> _What is being asked_
Return each line of the entries that mentions the word "vector".

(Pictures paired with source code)

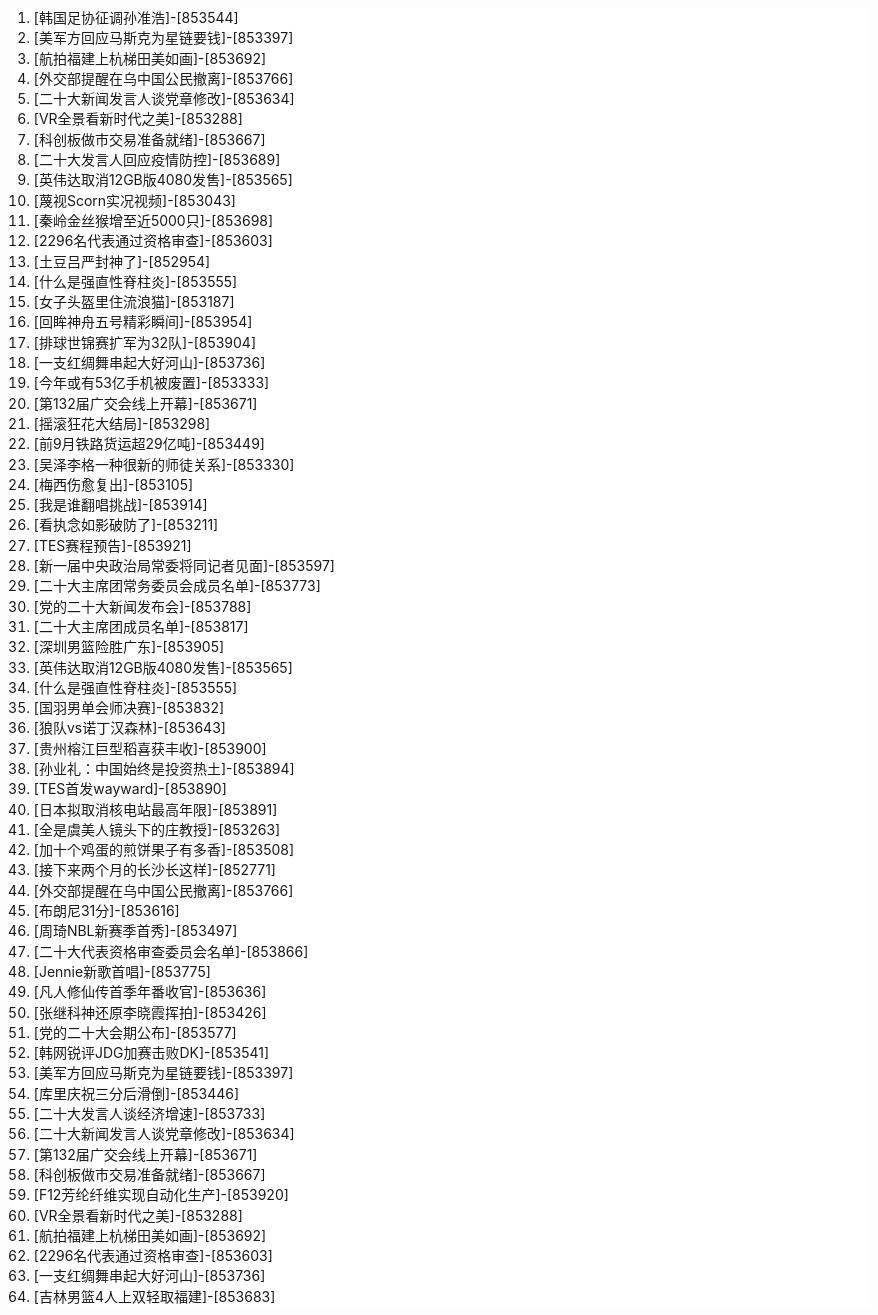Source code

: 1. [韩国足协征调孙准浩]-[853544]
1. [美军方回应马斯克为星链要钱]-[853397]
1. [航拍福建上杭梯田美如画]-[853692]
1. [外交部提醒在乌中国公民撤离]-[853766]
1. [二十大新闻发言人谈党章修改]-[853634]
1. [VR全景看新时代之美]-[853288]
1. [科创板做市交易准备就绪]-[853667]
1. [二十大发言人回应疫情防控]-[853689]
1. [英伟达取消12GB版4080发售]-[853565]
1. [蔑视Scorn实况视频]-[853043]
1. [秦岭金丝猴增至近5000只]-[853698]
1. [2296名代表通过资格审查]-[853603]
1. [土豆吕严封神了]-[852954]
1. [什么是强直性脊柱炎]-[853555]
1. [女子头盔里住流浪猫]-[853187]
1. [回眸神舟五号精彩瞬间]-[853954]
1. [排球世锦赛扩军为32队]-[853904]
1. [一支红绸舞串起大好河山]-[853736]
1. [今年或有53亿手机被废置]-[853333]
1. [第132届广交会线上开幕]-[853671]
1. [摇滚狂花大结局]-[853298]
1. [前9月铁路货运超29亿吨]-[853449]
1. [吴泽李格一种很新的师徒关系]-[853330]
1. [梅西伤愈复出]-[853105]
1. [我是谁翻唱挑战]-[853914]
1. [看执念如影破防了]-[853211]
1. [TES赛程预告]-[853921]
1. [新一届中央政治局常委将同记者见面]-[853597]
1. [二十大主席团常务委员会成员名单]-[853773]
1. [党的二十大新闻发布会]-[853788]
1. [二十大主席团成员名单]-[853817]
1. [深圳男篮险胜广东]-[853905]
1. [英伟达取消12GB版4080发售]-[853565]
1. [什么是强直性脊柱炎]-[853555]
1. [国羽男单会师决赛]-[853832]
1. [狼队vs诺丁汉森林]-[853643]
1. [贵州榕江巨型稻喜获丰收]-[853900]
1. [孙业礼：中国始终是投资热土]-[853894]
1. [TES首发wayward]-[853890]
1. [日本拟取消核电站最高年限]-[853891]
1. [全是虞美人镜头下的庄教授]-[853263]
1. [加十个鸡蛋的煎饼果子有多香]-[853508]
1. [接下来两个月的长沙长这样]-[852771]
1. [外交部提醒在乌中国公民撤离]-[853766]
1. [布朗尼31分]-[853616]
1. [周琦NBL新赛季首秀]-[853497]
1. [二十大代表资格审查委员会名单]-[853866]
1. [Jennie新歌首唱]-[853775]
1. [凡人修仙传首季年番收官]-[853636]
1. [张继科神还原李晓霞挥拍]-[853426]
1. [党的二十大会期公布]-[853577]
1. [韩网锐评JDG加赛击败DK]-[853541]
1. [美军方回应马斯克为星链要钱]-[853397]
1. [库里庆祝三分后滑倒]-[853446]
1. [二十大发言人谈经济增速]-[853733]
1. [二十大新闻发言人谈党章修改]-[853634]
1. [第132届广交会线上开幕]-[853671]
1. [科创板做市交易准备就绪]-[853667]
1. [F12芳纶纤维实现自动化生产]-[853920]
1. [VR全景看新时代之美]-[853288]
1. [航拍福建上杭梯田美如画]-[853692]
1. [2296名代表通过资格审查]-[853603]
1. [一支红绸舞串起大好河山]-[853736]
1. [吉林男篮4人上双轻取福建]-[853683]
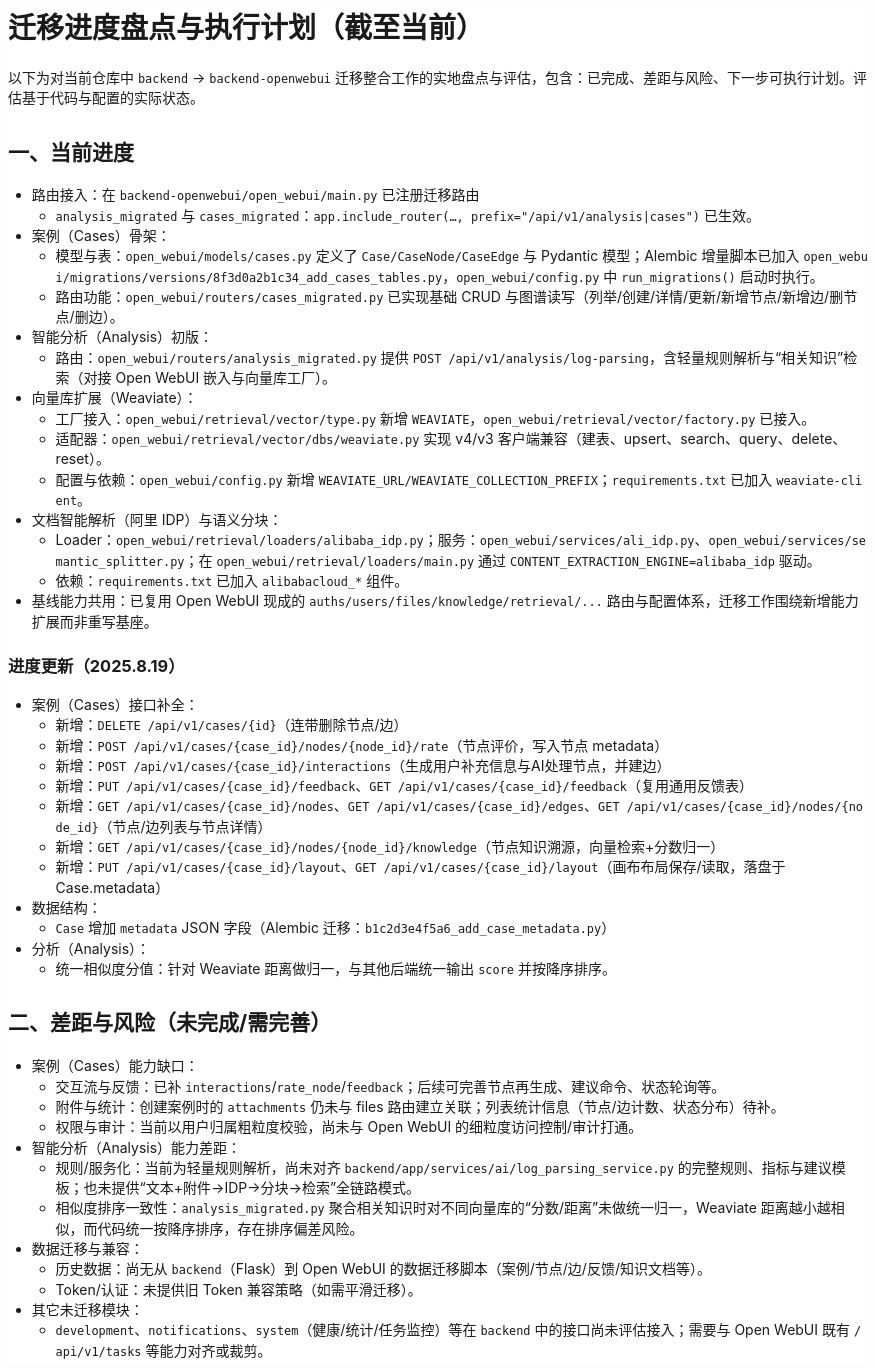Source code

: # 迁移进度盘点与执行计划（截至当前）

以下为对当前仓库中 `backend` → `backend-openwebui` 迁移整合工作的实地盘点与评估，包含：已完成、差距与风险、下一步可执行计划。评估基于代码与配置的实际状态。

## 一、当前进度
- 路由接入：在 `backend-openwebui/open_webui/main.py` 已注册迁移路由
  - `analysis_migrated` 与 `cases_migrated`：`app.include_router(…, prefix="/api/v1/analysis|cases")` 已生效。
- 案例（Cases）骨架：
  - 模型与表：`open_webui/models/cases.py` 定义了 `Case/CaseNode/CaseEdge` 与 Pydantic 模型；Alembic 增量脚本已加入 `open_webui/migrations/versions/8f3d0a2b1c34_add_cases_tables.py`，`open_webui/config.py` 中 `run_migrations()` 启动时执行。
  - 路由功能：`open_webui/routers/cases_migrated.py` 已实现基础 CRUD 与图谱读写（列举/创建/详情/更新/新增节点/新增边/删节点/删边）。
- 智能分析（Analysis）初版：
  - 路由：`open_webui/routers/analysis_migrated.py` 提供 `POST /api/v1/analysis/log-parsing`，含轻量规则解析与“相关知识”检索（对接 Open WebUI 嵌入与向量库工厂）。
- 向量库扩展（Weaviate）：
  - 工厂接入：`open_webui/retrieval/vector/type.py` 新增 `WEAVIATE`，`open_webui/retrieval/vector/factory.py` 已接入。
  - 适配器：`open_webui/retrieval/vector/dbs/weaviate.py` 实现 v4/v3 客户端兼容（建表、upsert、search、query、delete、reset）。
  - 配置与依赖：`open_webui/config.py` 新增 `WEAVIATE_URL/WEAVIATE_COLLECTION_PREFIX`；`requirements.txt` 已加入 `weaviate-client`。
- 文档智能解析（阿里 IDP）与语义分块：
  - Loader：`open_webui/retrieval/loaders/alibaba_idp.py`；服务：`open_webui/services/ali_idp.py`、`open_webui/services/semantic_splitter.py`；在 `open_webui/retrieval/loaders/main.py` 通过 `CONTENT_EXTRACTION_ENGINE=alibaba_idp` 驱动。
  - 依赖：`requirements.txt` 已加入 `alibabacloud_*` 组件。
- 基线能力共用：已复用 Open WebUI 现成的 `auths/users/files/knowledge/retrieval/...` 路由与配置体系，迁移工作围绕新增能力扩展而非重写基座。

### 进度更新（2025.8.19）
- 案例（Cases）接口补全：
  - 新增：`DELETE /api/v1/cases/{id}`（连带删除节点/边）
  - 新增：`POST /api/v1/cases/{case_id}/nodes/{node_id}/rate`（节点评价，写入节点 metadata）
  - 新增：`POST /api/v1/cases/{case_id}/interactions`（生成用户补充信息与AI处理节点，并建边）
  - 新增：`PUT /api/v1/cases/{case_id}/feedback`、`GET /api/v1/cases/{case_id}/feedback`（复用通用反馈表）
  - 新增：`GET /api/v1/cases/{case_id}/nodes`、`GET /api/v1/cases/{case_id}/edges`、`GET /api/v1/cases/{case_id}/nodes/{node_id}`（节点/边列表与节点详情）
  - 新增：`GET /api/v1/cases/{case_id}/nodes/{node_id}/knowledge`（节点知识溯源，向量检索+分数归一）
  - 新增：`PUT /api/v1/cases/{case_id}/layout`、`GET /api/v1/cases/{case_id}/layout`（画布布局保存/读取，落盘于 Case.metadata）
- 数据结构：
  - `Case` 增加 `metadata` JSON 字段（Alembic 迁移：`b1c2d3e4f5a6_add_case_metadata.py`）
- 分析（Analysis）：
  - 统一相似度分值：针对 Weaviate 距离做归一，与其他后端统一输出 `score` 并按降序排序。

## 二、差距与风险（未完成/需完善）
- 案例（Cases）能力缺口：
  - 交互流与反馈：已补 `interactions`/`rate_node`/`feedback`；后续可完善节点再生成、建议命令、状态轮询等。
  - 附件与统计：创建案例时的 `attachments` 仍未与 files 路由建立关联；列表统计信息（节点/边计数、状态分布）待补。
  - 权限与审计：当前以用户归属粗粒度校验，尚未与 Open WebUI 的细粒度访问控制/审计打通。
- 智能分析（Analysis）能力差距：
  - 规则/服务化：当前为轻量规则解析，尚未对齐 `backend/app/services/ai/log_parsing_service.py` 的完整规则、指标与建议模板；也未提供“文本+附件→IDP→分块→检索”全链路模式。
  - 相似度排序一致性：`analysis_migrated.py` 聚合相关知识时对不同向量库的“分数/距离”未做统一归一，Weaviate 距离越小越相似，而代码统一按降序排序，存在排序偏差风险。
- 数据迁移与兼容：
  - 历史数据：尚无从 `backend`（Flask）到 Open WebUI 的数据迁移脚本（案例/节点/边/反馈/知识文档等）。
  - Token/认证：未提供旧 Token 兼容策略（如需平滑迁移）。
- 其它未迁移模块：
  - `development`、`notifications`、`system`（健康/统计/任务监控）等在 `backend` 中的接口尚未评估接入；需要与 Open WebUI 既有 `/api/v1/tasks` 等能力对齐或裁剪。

> _Solution to the problem_
  - 工厂接入：`open_webui/retrieval/vector/type.py` 新增 `WEAVIATE`，`open_webui/retrieval/vector/factory.py` 已接入。
  - 适配器：`open_webui/retrieval/vector/dbs/weaviate.py` 实现 v4/v3 客户端兼容（建表、upsert、search、query、delete、reset）。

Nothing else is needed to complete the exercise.